Images with pose keypoints:
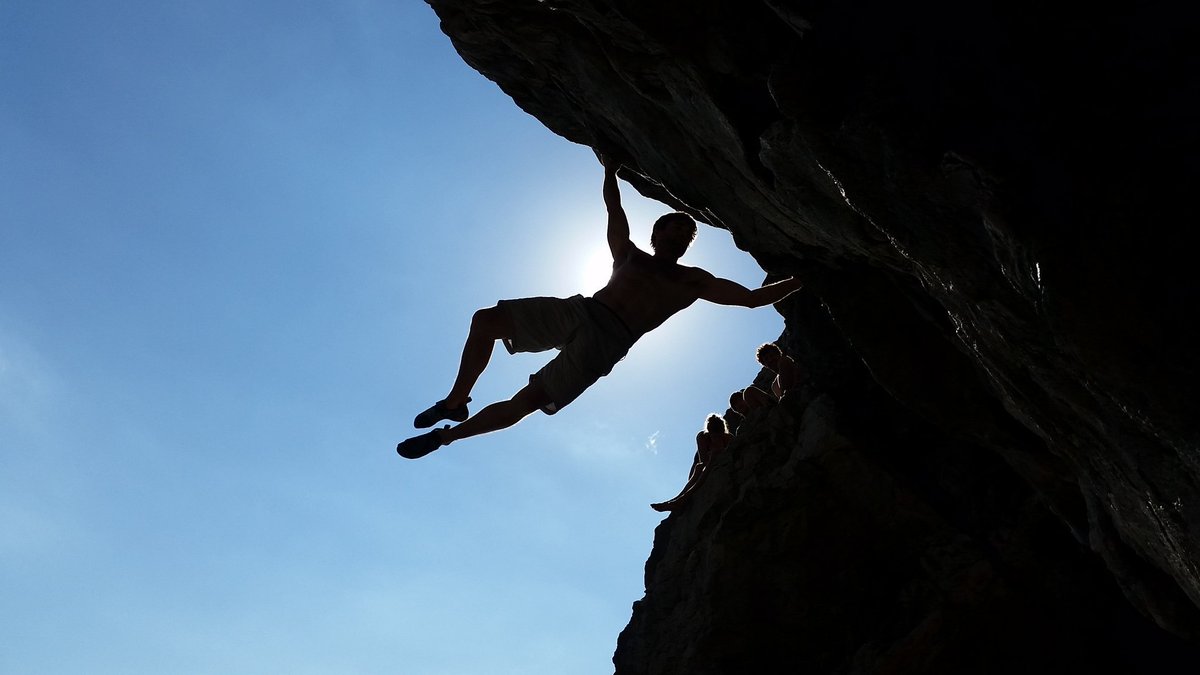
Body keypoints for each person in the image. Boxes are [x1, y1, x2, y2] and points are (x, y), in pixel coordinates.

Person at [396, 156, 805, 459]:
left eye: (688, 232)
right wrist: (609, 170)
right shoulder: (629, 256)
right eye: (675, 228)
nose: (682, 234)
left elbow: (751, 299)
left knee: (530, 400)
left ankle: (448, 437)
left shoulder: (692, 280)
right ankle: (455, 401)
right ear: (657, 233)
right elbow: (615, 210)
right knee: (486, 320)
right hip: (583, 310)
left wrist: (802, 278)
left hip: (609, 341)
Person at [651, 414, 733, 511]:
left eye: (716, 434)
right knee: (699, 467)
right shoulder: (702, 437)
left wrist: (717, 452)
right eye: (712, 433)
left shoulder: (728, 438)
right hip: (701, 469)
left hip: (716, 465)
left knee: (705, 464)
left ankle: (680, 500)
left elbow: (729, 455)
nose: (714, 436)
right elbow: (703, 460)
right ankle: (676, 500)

**Problem description**
Each line above that contains the word "knee" must be copied.

**Result for this task**
left knee: (530, 400)
right knee: (486, 320)
right knee: (699, 467)
left knee: (705, 464)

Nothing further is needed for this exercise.